Each Monday, The Wall Street Journal’s “Information Age” column by L. Gordon Crovitz is a must-read. His analyses are invariably intelligent and his policy positions are usually wise.
On intellectual property (IP), however, Crovitz occasionally hits discordant notes. Unfortunately, this week provided another example.
In “Even Silicon Valley Tilts Republican,” he highlights the surprising news that this year, technology companies reversed tradition and gave 52% of their political contributions to Republicans. He also touches upon the topic of patent law reform, which CFIF has broadly supported. But then he veers off logical course by maligning patent rights, specifically with regard to software patents:
Patents make little sense for software, which almost always builds on an earlier work. There are some 250,000 potential patent violations in smartphones alone. Companies known as ‘patent trolls’ stockpile patents to extract huge settlements from technology companies, not to build products.

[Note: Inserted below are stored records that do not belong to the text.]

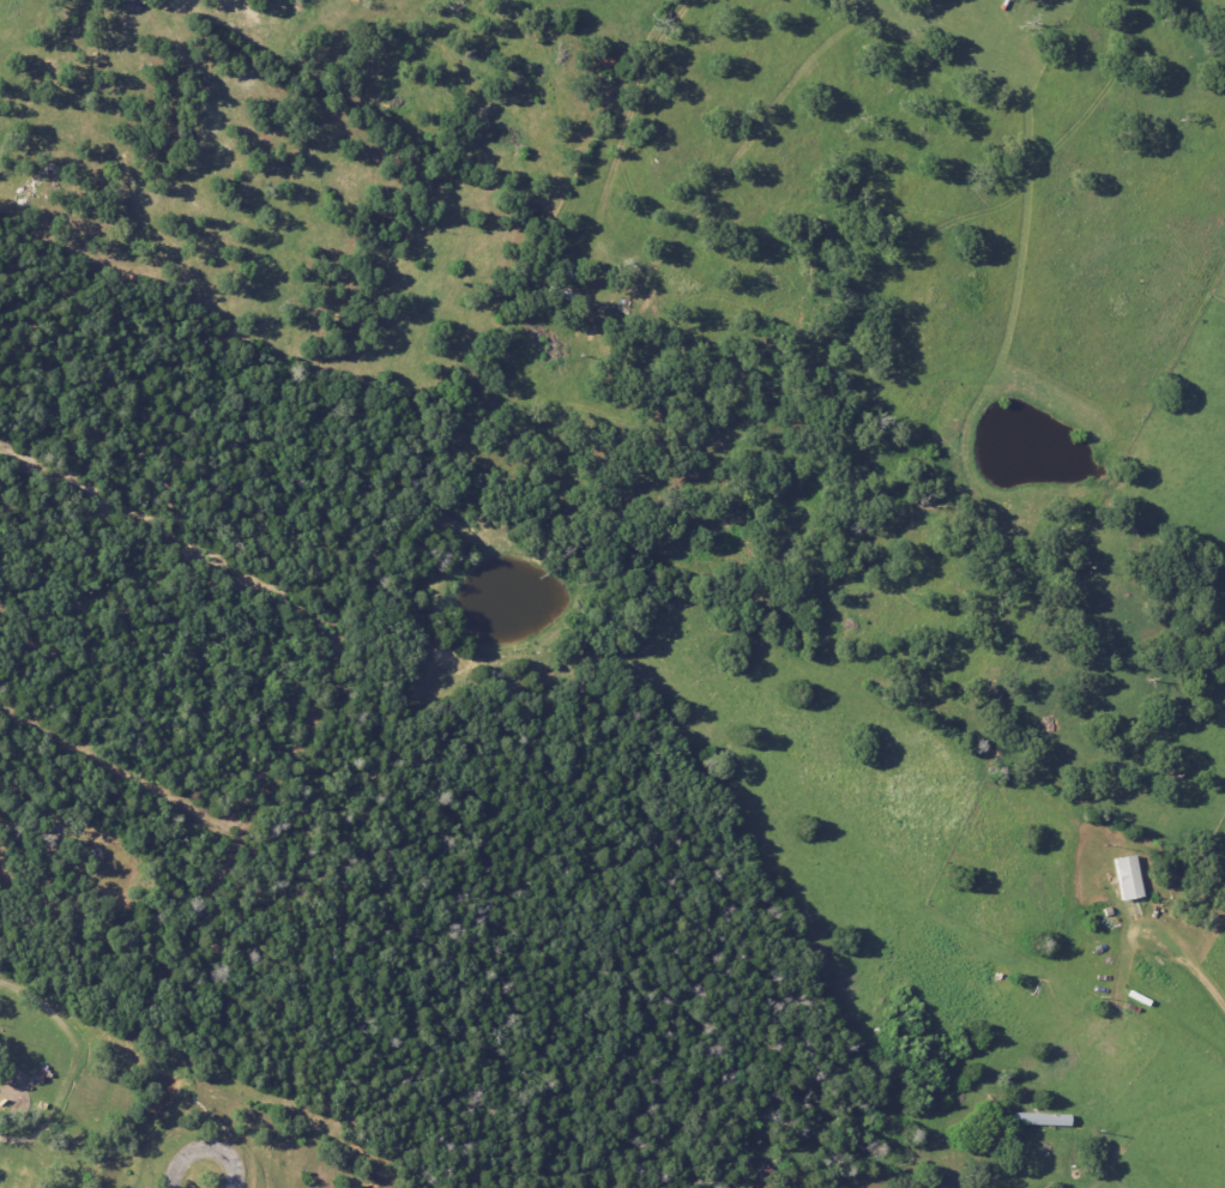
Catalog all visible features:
road: (1, 833)
building: (1126, 877)
road: (1197, 975)
building: (1041, 1119)
road: (205, 1150)
building: (941, 1182)

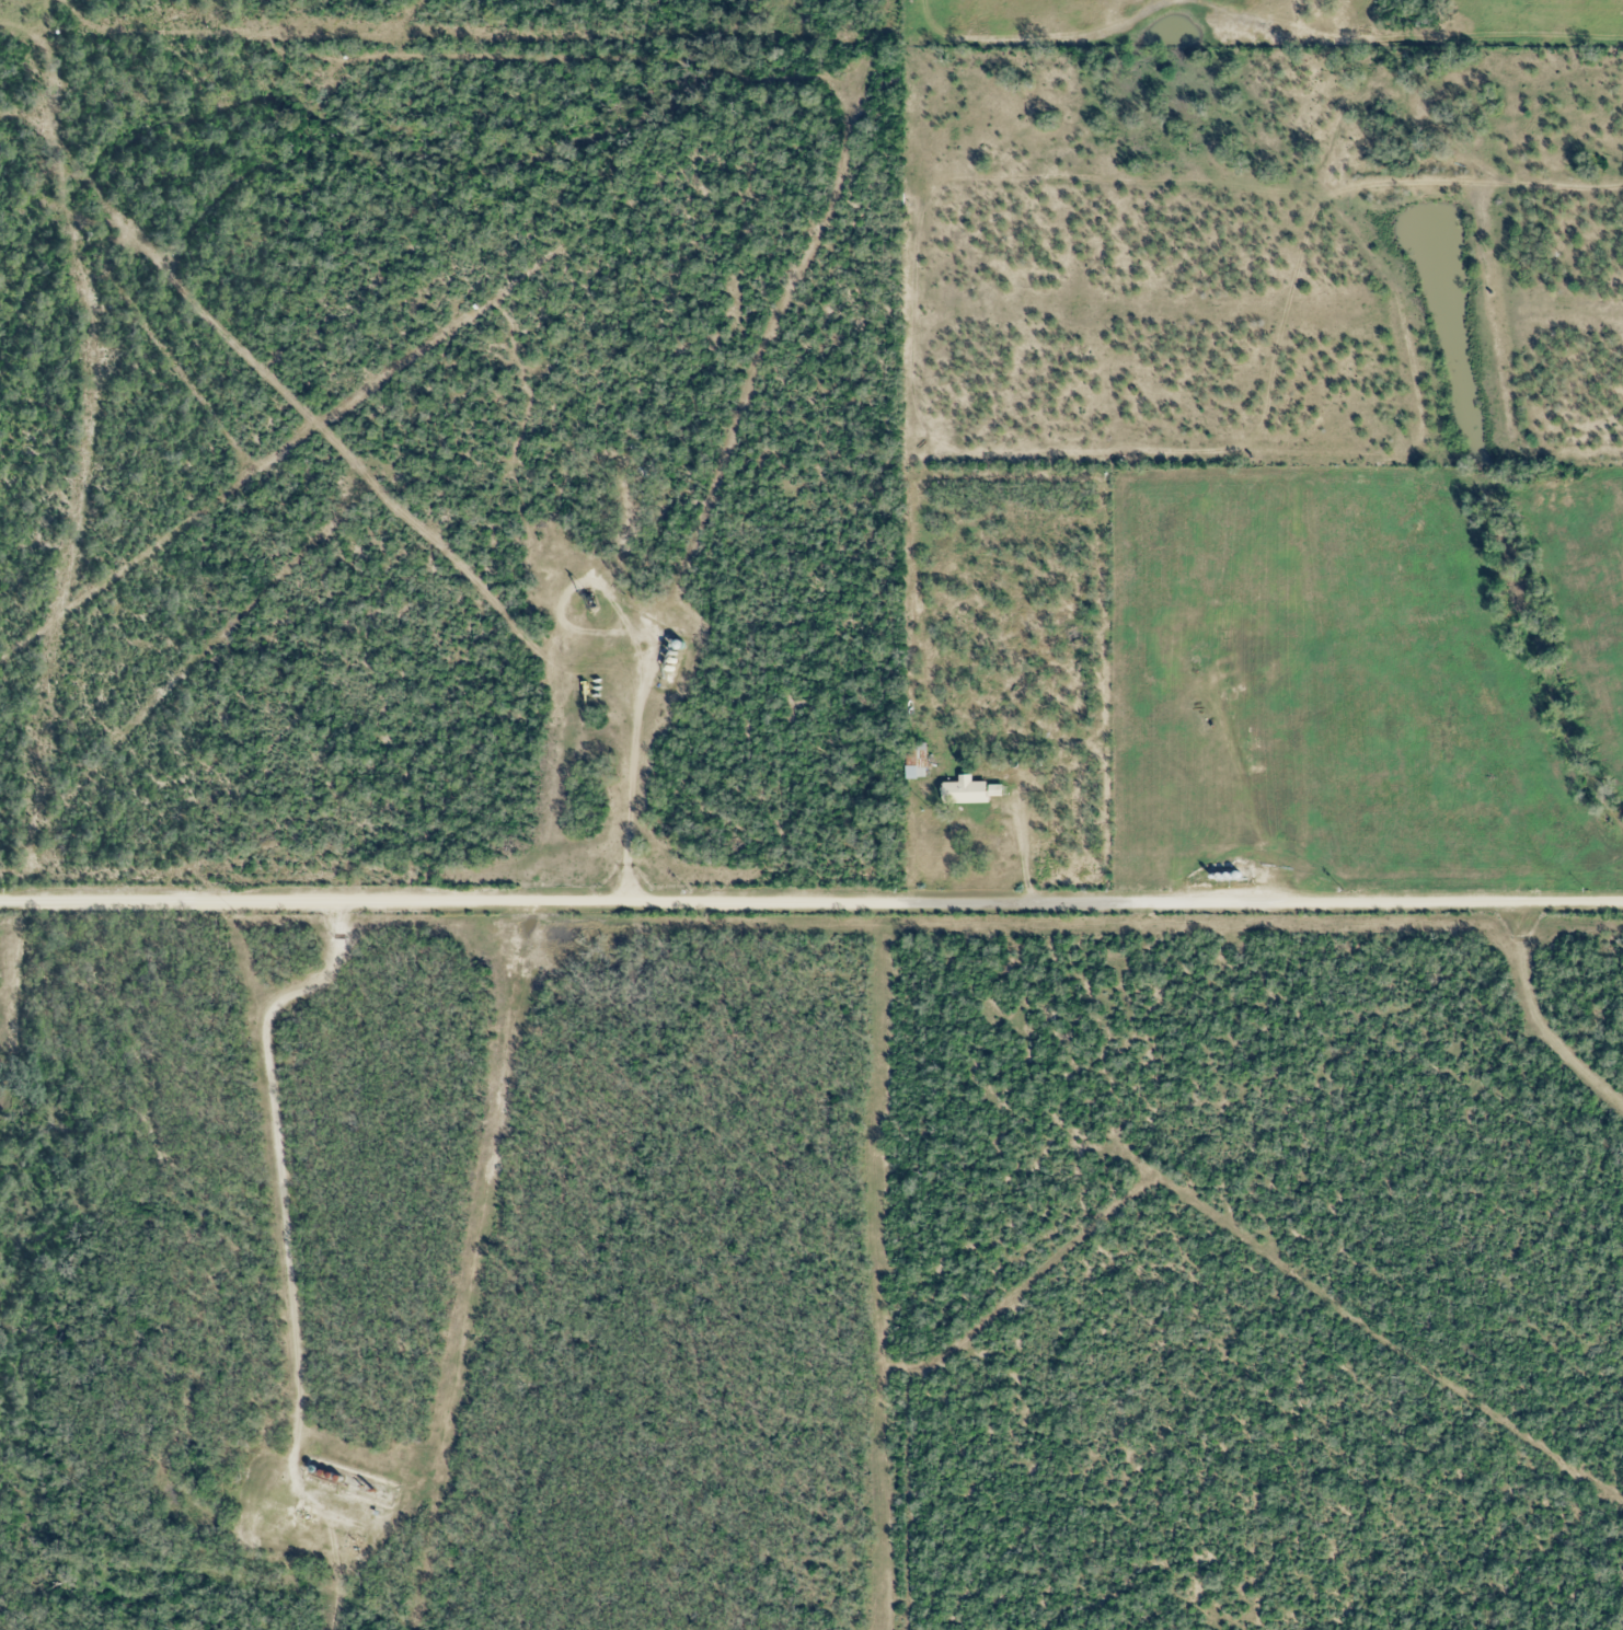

Plaintiff lawyers joke that their focus has gone from ‘PI to IP.’ Now that personal-injury litigation has been reformed in many states, they’re turning to intellectual property lawsuits such as patent infringement.”
It’s difficult to fathom how Crovitz continues to make such a claim.
The United States maintains by many measures the world’s strongest patent and IP protections. It also leads the world in technological innovation, including software and smartphones. That’s not coincidence. It’s cause-and-effect. In an excellent recent piece for IPWatchdog.com, patent attorney Gene Quinn offers a superior analysis on IP rights and innovation in such areas:
Why will anyone invest the extraordinary sums of money to create the innovations we want without an expectation of exclusivity that will allow for a recoupment of the investment plus a reasonable return on investment? ‘The Truly Staggering Cost of Inventing New Drugs unveils a Forbes study finding: ‘The average drug developed by a major pharmaceutical company costs at least $4 billion, and it can be as much as $11 billion.’ And it is pure fiction to believe that software development doesn’t follow the same economic realities. When IBM produces one of their large-scale projects, there will have been many hundreds of people working on the software solution for at least several years. The same is true for a new Apple operating system, or the next version of Microsoft Windows. It is pure fantasy to believe that software programs are written over a long weekend by a single person who is merely a second-year engineering student. Software that is compatible, secure and actually works is rare these days, and takes real development effort, which costs real sums of money. The quickest way to get less innovation is to destroy the patent system.”
Quinn is correct, and the real-world facts speak for themselves. Strong patent protections spur the innovation for which America and its tech sector are known. Moreover, there isn’t anything inherently wrong if a patent holder with no ability or intention of manufacturing or marketing an invention sues for violation. A patent right is simply a property right enforceable by law, just as a songwriter can rightfully sue for infringement even if he or she didn’t have the ability to sing the song, assemble a band, reserve a recording studio or find an agent.
That obviously doesn’t mean that we should in any way condone the filing of frivolous lawsuits based upon false claims of patent infringement. But it does mean that much of the “patent troll” problem can be resolved via litigation reform, such as requiring greater specificity in court pleadings and shifting of attorneys’ fees and costs to more of a “loser pays” system.
What we don’t want to do is demonize patent rights, which have been the foundation for American innovation through the decades and centuries.